INTEREST OF A RHEOKINETIC STUDY FOR THE DEVELOPMENT OF THERMOPLASTIC COMPOSITES BY THERMOPLASTIC - RESIN TRANSFER MOLDING

Since thirty years, composite materials began to replace metal in a number of applications, and their introduction into the technical parts is growing steadily. Until today, thermosetting polymer based composites were predominant, but are faced with environmental rules more stringent (COV, recyclability...). They offer good mechanical and chemical performances, recyclability, feasibility... Many development paths are being explored with the aim to get a couple material / robust process to produce at a reasonable cost, structural or semi-structural parts.

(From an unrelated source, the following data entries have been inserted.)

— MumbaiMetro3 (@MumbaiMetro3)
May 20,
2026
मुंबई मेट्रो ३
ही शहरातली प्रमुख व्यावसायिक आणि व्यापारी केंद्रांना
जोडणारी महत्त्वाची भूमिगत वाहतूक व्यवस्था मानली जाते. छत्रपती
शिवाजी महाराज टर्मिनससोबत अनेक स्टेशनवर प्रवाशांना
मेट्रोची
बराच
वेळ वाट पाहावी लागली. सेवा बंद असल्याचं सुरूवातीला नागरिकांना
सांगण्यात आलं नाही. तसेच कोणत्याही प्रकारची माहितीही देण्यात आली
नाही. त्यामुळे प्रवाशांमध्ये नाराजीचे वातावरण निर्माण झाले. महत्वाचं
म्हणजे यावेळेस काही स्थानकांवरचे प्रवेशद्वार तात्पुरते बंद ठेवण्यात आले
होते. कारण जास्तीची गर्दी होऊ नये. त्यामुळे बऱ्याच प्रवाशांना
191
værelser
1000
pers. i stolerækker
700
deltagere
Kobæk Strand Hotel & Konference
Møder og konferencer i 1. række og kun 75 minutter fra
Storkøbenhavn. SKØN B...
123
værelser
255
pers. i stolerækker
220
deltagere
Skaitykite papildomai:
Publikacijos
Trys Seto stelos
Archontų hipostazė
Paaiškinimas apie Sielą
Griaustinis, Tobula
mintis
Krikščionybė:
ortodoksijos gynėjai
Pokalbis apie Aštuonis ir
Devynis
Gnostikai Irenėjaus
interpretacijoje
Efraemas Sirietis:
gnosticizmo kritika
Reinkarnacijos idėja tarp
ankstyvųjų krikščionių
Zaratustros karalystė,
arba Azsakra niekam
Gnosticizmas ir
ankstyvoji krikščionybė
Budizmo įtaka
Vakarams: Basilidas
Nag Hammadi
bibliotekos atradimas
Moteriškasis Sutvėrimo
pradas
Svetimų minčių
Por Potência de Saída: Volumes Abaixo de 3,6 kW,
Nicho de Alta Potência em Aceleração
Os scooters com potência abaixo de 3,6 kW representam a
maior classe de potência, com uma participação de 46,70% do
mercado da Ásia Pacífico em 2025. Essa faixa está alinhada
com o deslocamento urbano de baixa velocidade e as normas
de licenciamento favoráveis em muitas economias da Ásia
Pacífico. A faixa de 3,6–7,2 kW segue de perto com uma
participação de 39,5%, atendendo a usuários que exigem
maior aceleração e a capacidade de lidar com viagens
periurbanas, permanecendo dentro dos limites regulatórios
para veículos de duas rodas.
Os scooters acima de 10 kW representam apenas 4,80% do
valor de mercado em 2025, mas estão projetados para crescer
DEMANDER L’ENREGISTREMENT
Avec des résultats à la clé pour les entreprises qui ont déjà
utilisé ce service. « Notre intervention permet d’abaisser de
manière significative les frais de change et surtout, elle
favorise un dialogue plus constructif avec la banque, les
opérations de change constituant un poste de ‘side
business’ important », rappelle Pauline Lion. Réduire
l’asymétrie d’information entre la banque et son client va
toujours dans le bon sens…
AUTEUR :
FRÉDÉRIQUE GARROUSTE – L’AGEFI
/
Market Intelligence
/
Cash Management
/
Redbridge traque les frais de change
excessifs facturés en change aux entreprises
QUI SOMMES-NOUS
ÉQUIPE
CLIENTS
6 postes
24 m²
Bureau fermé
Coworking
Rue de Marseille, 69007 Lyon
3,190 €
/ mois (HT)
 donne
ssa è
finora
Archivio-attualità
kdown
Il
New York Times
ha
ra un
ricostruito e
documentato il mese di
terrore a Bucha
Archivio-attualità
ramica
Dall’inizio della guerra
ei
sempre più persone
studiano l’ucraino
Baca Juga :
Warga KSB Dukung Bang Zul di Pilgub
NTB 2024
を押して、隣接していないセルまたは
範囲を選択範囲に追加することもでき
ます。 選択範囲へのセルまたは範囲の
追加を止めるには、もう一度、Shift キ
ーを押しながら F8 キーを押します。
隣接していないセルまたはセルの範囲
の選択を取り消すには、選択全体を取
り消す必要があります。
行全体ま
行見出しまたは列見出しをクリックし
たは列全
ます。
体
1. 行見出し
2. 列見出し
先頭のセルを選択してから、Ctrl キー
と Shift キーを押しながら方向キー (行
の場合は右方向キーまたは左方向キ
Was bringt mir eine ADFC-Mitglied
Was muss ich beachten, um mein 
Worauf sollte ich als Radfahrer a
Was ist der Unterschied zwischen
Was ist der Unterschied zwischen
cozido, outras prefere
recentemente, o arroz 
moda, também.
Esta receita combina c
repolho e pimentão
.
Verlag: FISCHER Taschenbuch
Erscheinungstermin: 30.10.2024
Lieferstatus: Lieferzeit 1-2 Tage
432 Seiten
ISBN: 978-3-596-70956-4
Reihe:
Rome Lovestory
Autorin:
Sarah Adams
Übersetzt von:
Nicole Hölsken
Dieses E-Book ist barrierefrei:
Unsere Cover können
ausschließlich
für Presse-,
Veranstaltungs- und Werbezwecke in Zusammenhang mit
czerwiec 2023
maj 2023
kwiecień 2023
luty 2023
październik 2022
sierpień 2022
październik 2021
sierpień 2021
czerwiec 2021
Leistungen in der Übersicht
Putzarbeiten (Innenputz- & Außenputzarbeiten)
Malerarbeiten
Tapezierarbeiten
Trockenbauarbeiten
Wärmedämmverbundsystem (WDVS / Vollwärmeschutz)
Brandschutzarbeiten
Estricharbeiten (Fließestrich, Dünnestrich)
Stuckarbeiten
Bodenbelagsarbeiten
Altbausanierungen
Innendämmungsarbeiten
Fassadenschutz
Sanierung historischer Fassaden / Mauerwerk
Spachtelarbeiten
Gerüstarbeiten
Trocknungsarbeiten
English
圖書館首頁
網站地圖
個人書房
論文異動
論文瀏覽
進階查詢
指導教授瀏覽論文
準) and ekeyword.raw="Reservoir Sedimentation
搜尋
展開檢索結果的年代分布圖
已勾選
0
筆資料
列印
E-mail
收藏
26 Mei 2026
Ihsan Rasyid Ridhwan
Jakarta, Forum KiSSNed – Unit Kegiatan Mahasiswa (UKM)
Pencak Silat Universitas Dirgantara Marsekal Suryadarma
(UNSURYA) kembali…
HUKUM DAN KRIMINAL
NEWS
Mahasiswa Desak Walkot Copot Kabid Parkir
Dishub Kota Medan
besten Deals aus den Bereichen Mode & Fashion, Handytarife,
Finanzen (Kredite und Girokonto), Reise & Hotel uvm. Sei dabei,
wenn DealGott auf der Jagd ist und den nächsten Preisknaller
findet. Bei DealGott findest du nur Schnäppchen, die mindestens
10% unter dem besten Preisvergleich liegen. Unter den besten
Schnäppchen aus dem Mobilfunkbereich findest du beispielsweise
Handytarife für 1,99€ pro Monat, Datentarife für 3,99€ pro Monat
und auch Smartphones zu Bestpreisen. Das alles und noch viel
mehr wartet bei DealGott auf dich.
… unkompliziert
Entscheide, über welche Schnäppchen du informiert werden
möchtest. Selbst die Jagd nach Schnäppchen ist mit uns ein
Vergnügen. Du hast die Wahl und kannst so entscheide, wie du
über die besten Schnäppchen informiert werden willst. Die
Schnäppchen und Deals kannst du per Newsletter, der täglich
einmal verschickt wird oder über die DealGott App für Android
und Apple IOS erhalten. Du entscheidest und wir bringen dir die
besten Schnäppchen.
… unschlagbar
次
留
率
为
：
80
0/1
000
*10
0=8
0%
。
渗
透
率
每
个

Indeed, thermoplastic composites have an increased need due to their improved properties compared to thermosets. However, relatively high viscosity of thermoplastic systems poses manufacturing challenges that has traditionally as thermoforming, fiber/tape placement. Another process route offered is the injection of monomers with a low viscosity (around 10mPa.s): Thermoplastic-Resin Transfer Molding (T-RTM). Due to the dramatically increasing viscosity during the injection caused by the polymerization, the reaction time has to be chosen long enough to ensure a complete injection and impregnation in the presence of fibers, but not too long to limit the cycle time. Currently, reactive thermoplastics are not technically matured for industrial applications. Their chemistry and rheology especially in the presence of fibers are not well studied and understood. The reaction time is the most crucial parameter for a well-controlled injection. So, the viscosity should stay low as long that full impregnation is achieved. The other point is the reaction kinetics. The faster the reaction, the more reaction heat is released in less time which results in overheating in the center of very thick parts. In a first approach the pure polymer is investigated. To better understand the reaction time during an injection process, rheological measurements were achieved at different shear rates and temperatures. In parallel, the reaction kinetics through the exothermic reaction during polymerization are modelled and experimentally verified.